▼▼▼

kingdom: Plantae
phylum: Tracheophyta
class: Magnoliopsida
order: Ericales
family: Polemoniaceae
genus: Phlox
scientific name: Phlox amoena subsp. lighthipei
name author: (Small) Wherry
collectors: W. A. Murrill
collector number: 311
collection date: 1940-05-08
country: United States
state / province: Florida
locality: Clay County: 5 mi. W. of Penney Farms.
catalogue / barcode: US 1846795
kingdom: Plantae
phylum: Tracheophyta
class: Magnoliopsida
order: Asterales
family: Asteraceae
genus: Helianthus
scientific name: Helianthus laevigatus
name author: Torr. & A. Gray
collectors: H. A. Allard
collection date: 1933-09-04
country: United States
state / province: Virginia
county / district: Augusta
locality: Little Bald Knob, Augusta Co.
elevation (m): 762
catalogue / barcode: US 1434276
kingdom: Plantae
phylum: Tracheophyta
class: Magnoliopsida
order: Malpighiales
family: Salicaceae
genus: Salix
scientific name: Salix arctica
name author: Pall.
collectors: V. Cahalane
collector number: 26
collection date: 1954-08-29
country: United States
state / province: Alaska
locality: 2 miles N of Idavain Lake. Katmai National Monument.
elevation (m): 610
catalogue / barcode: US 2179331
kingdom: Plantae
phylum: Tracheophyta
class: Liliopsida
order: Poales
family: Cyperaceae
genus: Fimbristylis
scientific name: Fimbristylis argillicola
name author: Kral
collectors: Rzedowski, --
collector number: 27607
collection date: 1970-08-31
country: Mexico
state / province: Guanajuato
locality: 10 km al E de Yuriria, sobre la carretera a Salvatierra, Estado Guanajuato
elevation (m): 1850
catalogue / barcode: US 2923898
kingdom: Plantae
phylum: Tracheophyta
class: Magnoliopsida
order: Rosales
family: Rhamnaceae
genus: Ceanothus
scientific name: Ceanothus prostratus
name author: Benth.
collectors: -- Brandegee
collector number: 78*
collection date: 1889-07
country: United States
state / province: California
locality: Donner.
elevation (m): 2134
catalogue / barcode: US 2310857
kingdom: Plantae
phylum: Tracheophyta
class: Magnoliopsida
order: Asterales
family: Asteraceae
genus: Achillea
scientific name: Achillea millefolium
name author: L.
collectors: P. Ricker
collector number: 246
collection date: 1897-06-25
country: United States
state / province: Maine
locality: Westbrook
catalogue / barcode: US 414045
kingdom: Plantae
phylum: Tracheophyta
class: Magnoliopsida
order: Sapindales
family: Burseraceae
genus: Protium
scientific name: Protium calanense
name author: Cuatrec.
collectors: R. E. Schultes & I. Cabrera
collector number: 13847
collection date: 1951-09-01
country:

▲▲▲

Written request:
Rewrite the listing with "collection date" replaced by "date collected" wherever it occurs, leaving everything else unchanged.

Solved problem:
kingdom: Plantae
phylum: Tracheophyta
class: Magnoliopsida
order: Ericales
family: Polemoniaceae
genus: Phlox
scientific name: Phlox amoena subsp. lighthipei
name author: (Small) Wherry
collectors: W. A. Murrill
collector number: 311
date collected: 1940-05-08
country: United States
state / province: Florida
locality: Clay County: 5 mi. W. of Penney Farms.
catalogue / barcode: US 1846795
kingdom: Plantae
phylum: Tracheophyta
class: Magnoliopsida
order: Asterales
family: Asteraceae
genus: Helianthus
scientific name: Helianthus laevigatus
name author: Torr. & A. Gray
collectors: H. A. Allard
date collected: 1933-09-04
country: United States
state / province: Virginia
county / district: Augusta
locality: Little Bald Knob, Augusta Co.
elevation (m): 762
catalogue / barcode: US 1434276
kingdom: Plantae
phylum: Tracheophyta
class: Magnoliopsida
order: Malpighiales
family: Salicaceae
genus: Salix
scientific name: Salix arctica
name author: Pall.
collectors: V. Cahalane
collector number: 26
date collected: 1954-08-29
country: United States
state / province: Alaska
locality: 2 miles N of Idavain Lake. Katmai National Monument.
elevation (m): 610
catalogue / barcode: US 2179331
kingdom: Plantae
phylum: Tracheophyta
class: Liliopsida
order: Poales
family: Cyperaceae
genus: Fimbristylis
scientific name: Fimbristylis argillicola
name author: Kral
collectors: Rzedowski, --
collector number: 27607
date collected: 1970-08-31
country: Mexico
state / province: Guanajuato
locality: 10 km al E de Yuriria, sobre la carretera a Salvatierra, Estado Guanajuato
elevation (m): 1850
catalogue / barcode: US 2923898
kingdom: Plantae
phylum: Tracheophyta
class: Magnoliopsida
order: Rosales
family: Rhamnaceae
genus: Ceanothus
scientific name: Ceanothus prostratus
name author: Benth.
collectors: -- Brandegee
collector number: 78*
date collected: 1889-07
country: United States
state / province: California
locality: Donner.
elevation (m): 2134
catalogue / barcode: US 2310857
kingdom: Plantae
phylum: Tracheophyta
class: Magnoliopsida
order: Asterales
family: Asteraceae
genus: Achillea
scientific name: Achillea millefolium
name author: L.
collectors: P. Ricker
collector number: 246
date collected: 1897-06-25
country: United States
state / province: Maine
locality: Westbrook
catalogue / barcode: US 414045
kingdom: Plantae
phylum: Tracheophyta
class: Magnoliopsida
order: Sapindales
family: Burseraceae
genus: Protium
scientific name: Protium calanense
name author: Cuatrec.
collectors: R. E. Schultes & I. Cabrera
collector number: 13847
date collected: 1951-09-01
country:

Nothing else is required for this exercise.